14 DAY TRIAL // A new spam campaign generates fake emails claiming to contain e-cards from French hypermarket chain Carrefour that in reality direct users to malware.
According to security researchers from Belgian email security vendor MX Lab, even though the spam emails have a subject of "You’ve received A Carrefour Bank E-Card!" and purport to come from a [email protected] address, they bear branding of Hallmark, a well known source of quality e-cards.
The email message reads: "Hello! You have just received a Carrefour E-Card. To see it, click here. There’s something special about that E-Card feeling. We invite you to make a friend’s day and send one. Hope to see you soon, Your friends at Carrefour."
There is no malicious attachment, but the "click here" link takes users to a file called Carrefour.exe hosted on an external website. According to a Virus Total scan report, the file is a variant of the notorious Sality virus.
Fortunately, the file already has a good antivirus detection rate and the spam messages are not very well constructed. Linking directly to an .exe file in an email should render it suspicious to any respectable anti-spam filter.
At the time of writing this article the link included in the email is no longer functional, probably a result of takedown efforts by the security community, however, spammers could launch a new wave of with a new link at any time.
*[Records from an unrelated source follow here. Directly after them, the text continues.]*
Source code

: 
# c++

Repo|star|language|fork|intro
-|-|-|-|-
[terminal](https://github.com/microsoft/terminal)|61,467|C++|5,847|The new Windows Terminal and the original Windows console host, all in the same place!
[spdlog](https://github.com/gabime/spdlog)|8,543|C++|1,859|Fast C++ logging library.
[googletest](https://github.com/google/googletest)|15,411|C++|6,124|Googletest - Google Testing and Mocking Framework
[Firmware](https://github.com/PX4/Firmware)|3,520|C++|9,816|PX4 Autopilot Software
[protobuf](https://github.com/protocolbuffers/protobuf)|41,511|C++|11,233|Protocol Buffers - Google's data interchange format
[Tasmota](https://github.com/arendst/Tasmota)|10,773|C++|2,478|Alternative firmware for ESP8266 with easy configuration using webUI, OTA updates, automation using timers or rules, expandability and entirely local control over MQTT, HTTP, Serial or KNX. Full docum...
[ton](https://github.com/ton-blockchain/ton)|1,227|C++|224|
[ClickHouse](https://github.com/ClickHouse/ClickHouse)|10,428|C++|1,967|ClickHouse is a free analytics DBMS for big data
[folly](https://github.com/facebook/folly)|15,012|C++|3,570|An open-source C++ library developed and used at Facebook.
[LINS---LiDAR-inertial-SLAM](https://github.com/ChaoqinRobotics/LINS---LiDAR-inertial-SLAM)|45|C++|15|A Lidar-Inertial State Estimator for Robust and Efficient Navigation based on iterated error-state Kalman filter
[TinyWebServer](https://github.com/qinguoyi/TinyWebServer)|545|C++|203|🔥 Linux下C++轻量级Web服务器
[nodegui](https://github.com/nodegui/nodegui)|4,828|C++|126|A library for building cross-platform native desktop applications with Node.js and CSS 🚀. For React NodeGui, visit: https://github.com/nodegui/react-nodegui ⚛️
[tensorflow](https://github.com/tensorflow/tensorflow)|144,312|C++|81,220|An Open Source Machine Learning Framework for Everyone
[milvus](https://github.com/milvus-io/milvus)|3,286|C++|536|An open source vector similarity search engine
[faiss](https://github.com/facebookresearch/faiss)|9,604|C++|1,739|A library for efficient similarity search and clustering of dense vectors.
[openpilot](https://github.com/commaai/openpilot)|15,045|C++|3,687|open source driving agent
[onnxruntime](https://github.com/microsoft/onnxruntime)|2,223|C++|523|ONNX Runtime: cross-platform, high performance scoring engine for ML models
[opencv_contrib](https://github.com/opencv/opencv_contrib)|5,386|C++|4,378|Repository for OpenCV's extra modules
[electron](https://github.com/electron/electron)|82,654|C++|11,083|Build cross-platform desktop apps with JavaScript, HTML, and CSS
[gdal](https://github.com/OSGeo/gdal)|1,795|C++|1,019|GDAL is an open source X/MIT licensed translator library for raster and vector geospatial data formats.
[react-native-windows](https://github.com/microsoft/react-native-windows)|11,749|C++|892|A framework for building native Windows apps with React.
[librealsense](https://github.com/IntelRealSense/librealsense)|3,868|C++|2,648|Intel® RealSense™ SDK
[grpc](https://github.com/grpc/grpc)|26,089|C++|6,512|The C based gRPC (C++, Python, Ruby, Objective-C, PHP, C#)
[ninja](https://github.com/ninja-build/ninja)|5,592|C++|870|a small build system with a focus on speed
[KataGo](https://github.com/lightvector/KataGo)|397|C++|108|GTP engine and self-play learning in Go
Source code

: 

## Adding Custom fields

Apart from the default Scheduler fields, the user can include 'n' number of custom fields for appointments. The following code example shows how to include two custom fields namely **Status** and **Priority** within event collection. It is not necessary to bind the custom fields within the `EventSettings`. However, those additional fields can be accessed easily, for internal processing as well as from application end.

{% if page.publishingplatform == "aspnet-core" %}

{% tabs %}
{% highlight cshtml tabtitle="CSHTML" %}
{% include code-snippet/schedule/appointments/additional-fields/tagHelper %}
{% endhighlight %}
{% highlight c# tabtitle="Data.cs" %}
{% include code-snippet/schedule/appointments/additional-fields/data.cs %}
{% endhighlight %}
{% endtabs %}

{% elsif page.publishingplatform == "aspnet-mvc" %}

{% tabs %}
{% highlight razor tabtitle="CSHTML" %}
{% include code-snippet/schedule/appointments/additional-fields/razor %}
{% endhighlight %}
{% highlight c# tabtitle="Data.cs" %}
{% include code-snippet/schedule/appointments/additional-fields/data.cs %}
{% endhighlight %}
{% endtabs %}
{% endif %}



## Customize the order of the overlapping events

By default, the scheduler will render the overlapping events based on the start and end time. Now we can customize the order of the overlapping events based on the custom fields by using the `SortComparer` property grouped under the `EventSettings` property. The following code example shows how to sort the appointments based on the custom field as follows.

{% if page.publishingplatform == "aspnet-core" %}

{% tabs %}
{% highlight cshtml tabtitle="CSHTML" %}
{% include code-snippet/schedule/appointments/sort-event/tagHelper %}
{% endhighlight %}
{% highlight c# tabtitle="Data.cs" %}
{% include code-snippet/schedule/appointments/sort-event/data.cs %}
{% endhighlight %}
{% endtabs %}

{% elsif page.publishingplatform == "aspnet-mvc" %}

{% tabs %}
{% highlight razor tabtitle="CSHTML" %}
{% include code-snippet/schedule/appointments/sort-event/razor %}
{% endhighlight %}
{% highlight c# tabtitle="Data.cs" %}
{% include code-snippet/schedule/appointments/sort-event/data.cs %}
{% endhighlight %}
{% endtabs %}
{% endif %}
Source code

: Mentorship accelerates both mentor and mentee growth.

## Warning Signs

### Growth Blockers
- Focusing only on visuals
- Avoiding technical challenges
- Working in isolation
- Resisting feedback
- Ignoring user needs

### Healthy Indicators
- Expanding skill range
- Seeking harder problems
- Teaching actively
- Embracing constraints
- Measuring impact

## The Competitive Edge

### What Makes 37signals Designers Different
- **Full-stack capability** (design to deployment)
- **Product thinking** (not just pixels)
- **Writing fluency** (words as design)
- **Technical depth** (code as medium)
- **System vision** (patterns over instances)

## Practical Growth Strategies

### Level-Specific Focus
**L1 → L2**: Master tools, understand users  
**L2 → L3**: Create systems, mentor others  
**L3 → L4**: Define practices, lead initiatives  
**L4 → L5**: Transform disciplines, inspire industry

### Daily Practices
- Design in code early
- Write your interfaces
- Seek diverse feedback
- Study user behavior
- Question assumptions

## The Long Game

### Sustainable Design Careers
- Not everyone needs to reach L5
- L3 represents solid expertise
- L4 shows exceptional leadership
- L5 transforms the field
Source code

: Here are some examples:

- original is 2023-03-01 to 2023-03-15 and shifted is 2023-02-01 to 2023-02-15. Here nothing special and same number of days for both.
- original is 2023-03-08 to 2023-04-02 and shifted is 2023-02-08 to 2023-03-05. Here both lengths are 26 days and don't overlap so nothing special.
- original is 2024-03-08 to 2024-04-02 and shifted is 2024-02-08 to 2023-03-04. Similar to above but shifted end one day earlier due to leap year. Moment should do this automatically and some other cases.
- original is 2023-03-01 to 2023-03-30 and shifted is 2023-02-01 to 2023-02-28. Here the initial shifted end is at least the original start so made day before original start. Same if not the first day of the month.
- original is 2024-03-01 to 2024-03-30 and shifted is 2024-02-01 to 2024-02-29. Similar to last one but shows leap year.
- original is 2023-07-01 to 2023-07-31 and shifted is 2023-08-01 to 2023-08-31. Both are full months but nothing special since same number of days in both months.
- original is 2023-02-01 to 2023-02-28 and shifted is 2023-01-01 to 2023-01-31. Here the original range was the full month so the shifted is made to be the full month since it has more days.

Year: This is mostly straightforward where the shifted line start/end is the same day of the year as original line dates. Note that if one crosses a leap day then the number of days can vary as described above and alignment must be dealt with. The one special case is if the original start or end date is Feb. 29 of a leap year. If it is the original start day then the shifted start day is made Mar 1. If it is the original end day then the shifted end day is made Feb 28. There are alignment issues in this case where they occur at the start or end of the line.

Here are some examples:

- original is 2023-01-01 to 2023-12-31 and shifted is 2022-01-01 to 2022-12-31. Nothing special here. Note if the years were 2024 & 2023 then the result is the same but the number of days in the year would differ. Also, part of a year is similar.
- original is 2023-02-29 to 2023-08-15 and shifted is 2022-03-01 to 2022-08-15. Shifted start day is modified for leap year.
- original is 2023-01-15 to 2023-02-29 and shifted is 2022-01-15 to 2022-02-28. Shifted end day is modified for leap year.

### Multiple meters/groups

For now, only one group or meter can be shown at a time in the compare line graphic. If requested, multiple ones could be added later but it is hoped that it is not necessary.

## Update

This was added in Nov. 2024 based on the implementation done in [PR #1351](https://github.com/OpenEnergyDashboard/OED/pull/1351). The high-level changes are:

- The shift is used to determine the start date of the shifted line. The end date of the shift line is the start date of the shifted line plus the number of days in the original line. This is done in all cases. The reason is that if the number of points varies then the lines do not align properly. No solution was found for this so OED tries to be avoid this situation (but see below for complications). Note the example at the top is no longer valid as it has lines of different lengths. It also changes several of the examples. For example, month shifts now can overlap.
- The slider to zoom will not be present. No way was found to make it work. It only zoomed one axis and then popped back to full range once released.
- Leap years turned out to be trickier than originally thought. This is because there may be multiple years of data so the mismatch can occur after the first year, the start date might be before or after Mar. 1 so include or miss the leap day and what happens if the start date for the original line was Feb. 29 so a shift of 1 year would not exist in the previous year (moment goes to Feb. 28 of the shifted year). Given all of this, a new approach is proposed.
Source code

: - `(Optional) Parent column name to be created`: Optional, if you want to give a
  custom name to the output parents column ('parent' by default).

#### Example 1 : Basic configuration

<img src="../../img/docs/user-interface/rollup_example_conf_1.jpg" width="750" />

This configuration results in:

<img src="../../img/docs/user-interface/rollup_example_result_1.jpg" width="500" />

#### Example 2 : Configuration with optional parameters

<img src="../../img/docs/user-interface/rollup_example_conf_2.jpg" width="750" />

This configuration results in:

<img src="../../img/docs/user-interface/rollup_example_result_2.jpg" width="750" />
Users are advised to exercise caution regarding all email attachments and links even when it appears they were sent by a trusted party. All files should be scanned with a multi-engine service like Virus Total in order to check if they are infected.
The e-card lure has been in use for years, especially around holidays. Despite security experts warning against running executable files which claim to be greeting cards there are enough users that still get infected from such attacks.